Poi la battaglia molisana tra pubblico e privato, che  interessa poco ai  malati che hanno in mente un unico pensiero, quello di guarire al più presto, vedere la luce fuori dal tunnel e ritornare ad una vita normale, a prescindere da chi somministra le cure.

Se per il futuro la tendenza sulla sanità nazionale politicamente vuole essere mutuata dagli Stati Uniti, in cui ogni singolo cittadino deve accollarsi l’onere di un’assicurazione privata per curarsi, bisogna fare delle distinzioni e garantire agli indigenti il diritto alla salute, pur non potendosi permettere un’assicurazione, lo Stato ha il diritto/dovere di garantire le cure a chi ne ha bisogno, ma noi come cittadini dobbiamo avere la facoltà di evitare il pagamento dell’INPS per curaci e garantirci una pensione privatamente!

Il mercimonio sulla salute è da scongiurare, gridano allo scandalo le associazioni pro sanità pubblica, come dargli torto?

Solo che fino ad oggi si fa fatica a considerare che la sanità pubblica è riuscita a garantire fino ad un certo punto le cure, poi necessariamente sono dovute intervenire le cooperazioni internazionali e traslazionali, il privato per le specifiche esigenze di ricerca; le fondazioni con le università, che hanno affinato tecniche e garantito cure che hanno permesso di allungare le aspettative di vita dei malati di cancro.

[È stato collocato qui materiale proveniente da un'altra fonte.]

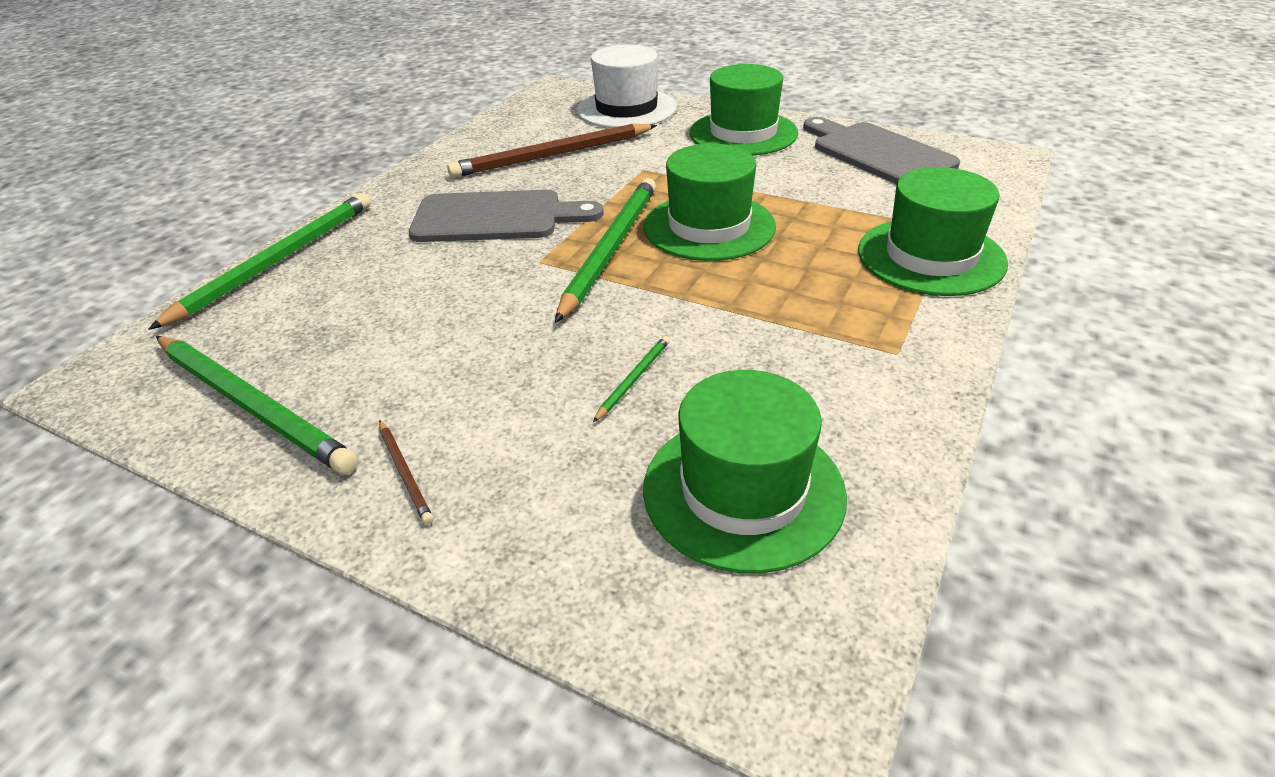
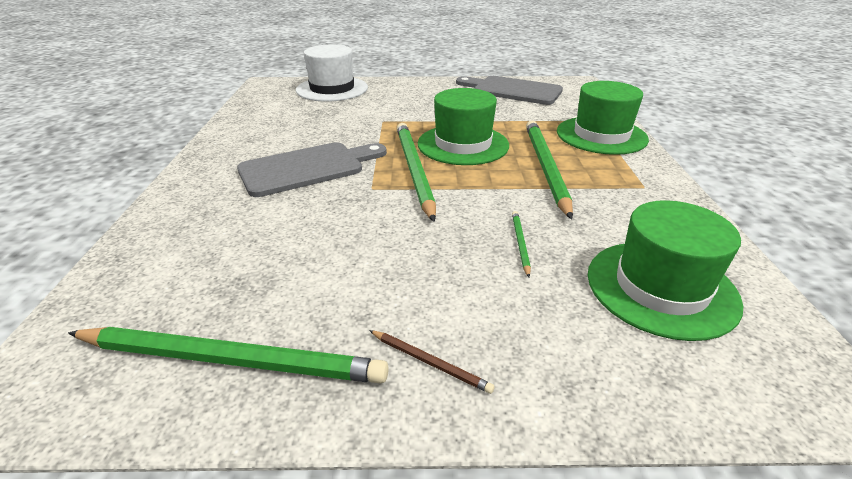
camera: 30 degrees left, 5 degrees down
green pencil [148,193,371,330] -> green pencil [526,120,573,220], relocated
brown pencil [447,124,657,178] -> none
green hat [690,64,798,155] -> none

Non si può ignorare che la speranza di debellare il male del secolo e altre invalidanti patologie come le malattie rare non è certo, almeno in Italia, pensabile che sia nelle mani della sanità pubblica. Senza ricerca, non vi è possibilità di studiare, affinare tecniche e sconfiggere le malattie e, se fossimo restati finora nelle mani della sanità pubblica, soprattutto di periferia, come la conosciamo, oltre che la routine non si sarebbe andati e avremmo ancora da debellare il vaiolo.

Nella sanità pubblica molisana i malati chiedono,  una sanità efficiente, pronto soccorsi dinamici e non le file interminabili di attesa prima di esser curati, come avviene nell’era Frattura nel Molise.

Chiedono reparti con medici motivati e non mortificati dalla precarietà costante.

Chiedono apparecchiature diagnostiche di primo livello, moderne ed efficienti, con la garanzia di esami veloci e non da calende greche.

Chiedono la garanzia della salvaguardia dell’incolumità dei cittadini nelle emergenze, con elisoccorso pronto a trasportare il malato immediatamente dove occorre in centri specializzati.

Dati i tagli effettuati negli ultimi anni e le chiusure degli ospedali, le riconversioni, spesso inutili e poco rispondenti alle esigenze della popolazione molisana, non possiamo esimerci dal domandarci a cosa stiamo andando incontro, tra qualche anno questo Molise per la sanità sarà in grado di rispondere alle esigenze dei cittadini?

Se si continua di questo passo si acuirà sempre più l’esigenza di assicurare la propria salute attraverso polizze, chi possiede e lavora avrà la possibilità di curarsi, chi non lavora non avrà diritto a cure di livello elevato, o se quel diritto non si negherà per legge, le cure verranno effettuate in strutture pubbliche da terzo mondo, con le facili conseguenze estreme per la salute dei cittadini.

L’augurio è sempre quello di un ravvedimento, cambiando partito di governo, ritornerà il cittadino al centro dell’universo o saranno gli interessi a primeggiare come al solito sulla persona e la salute?

Nella volontà popolare dei prossimi appuntamenti elettorali l’ardua sentenza.